In Rom erkämpfte sich die deutsche Fußballnationalmannschaft mit einem 1:0-Sieg gegen Argentinien nach 1954 und 1974 die dritte Fußball-Weltmeisterschaft. Gastgeber Italien scheiterte bereits im Halbfinale.

Strafstoß führt zum Sieg

Höhepunkt eines schwachen Endspiels, in dem die deutsche Nationalmannschaft ihre spielerische Überlegenheit zunächst nicht in Tore umsetzen konnte, war ein umstrittener Elfmeter in der 85. Minute. Der argentinische Abwehrspieler Sensini soll den deutschen Mittelstürmer Rudi Völler nach einem Steilpass von Lothar Matthäus im Strafraum zu Fall gebracht haben. Die Zeitlupe konnte allerdings eine Einwirkung des Gegners nicht belegen. Vor 73.000 Zuschauern verwandelte Andreas Brehme den Strafstoß sicher zum alles entscheidenden Siegtreffer. Argentiniens Superstar Diego Maradona konnte die Niederlage seines Teams nicht mehr verhindern, war allerdings auch weit von seiner Bestform entfernt. Trotz des zweifelhaft zustande gekommenen Finalsiegs waren sich die Fachleute einig: Deutschland hatte sich den Titel durch konstante Leistungen über das gesamte Turnier verdient. Rechnet man zu den drei gewonnenen Weltmeistertiteln noch die Vizeweltmeisterschaften von 1966, 1982 und 1986 hinzu, so war die DFB-Auswahl nunmehr die erfolgreichste Mannschaft der 60-jährigen WM-Geschichte.

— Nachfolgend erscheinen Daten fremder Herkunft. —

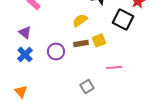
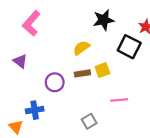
blue cross: (25, 54) -> (35, 110), moved, turned 35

Unvergessen blieb eine Szene unmittelbar nach dem Schlusspfiff. Allein, die Hände in den Hosentaschen und ganz in sich versunken, spazierte Teamchef Franz Beckenbauer über den Rasen und genoss still seinen Triumph. Nur ihm und dem Brasilianer Mario Zagallo war es bis dahin gelungen, als Spieler (1974) und als Trainer Weltmeister zu werden.

Das deutsche Team erwies sich während der 14. Fußballweltmeisterschaft als kampfstärkste Mannschaft des Turniers. Spielerische Akzente setzte sie in der Vorrunde beim 4:1 gegen Jugoslawien und beim 2:1 gegen Europameister Niederlande im Achtelfinale. Für einen Skandal sorgte der Niederländer Frank Rijkhaard, der Rudi Völler nach einem Zweikampf und einem Wortgefecht bespuckte. Beide Spieler schickte der Unparteiische umgehend vom Platz. Es folgte ein 1:0-Sieg im Viertelfinale gegen die Tschechoslowakei, ehe im Halbfinale England wartete. In einem Fußballkrimi behielten die Deutschen im Elfmeterschießen mit 5:4 (1:1 n.V.) die Oberhand.